### Ziel A:
Beantworte anhand des Auszugs zum Kitesurfen im Wattenmeer diese Fragen:
(i) Wer hatte gegen das Verbot geklagt?
(ii) An welchem Datum fasste der 4. Senat des Niedersächsischen Oberverwaltungsgerichts seinen Beschluss?
(iii) Welcher Vorschrift des NWattNPG unterlag das Kitesurfen nach bisheriger Annahme der Nationalparkverwaltung?
### Ziel B:
Warum wird die Entscheidung im Auszug zum Kitesurfen im Wattenmeer als Paukenschlag bezeichnet? Antworte in ein bis drei Sätzen.

### Ausgewählter Auszug:
--

Das war ein Paukenschlag, mit dem niemand gerechnet hat. Die Richter kassierten das Verbot des Kitesurfens im Wattenmeer.
Zwei Kitesurfer hatten gegen das Verbot geklagt und bekommen nun in der letzten Instanz Recht. Der 4. Senat des Niedersächsischen Oberverwaltungsgerichts hat mit Beschluss vom 11. Dezember 2020 der Klage stattgegeben und antragsgemäß festgestellt, dass die Kläger auch ohne vorherige Befreiung von den Verboten des Niedersächsischen Gesetzes über den Nationalpark „Niedersächsisches Wattenmeer“ (NWattNPG) im Küstengewässer des Nationalparks kitesurfen dürfen (Az.: 4 LC 291/17).
Bislang wurde das Kitesurfen in der Ruhe- und Zwischenzone des Nationalparks „Niedersächsisches Wattenmeer“ von der Nationalparkverwaltung nur in eigens ausgewiesenen Kitesurfzonen und nur in bestimmten Zeitfenstern für zulässig gehalten.
Die Nationalparkverwaltung ging bislang davon aus, dass das Kitesurfen der Vorschrift des § 6 Abs. 2 Nr. 5 NWattNPG unterliegt, die es u.a. verbietet, Drachen, auch vom Fahrzeug aus, in der Ruhezone des Nationalparks „Niedersächsisches Wattenmeer“ fliegen zu lassen.

--

### Datenblock:
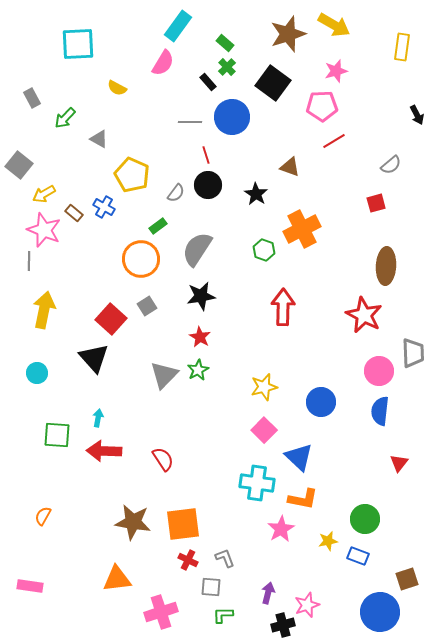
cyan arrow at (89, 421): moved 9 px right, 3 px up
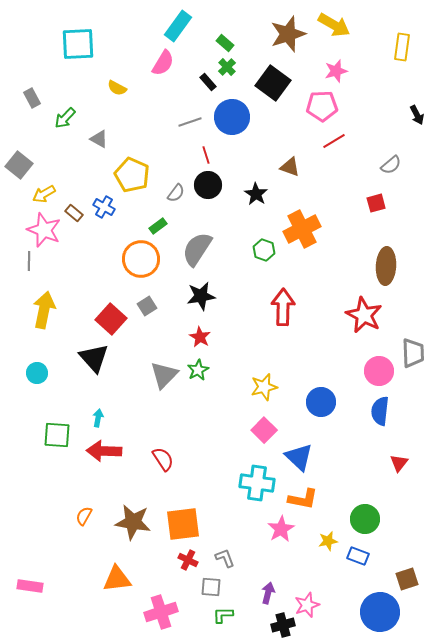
gray line at (190, 122): rotated 20 degrees counterclockwise
orange semicircle at (43, 516): moved 41 px right
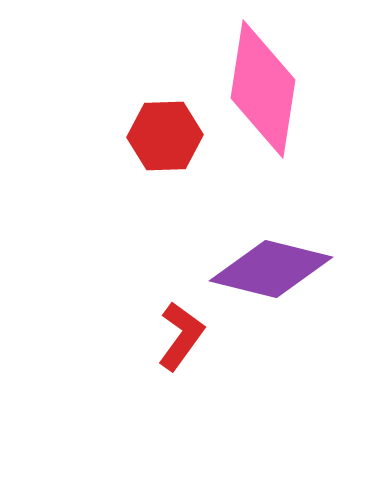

--

### Vollständige Antwort A:
(i) Zwei Kitesurfer hatten gegen das Verbot geklagt.
(ii) Der Beschluss stammt vom 11. Dezember 2020.
(iii) Die Nationalparkverwaltung ging davon aus, dass das Kitesurfen der Vorschrift des § 6 Abs. 2 Nr. 5 NWattNPG unterliegt.

### Vollständige Antwort B:
Die Entscheidung gilt als Paukenschlag, weil niemand mit ihr gerechnet hatte. Die Richter kassierten damit das Verbot des Kitesurfens im Wattenmeer.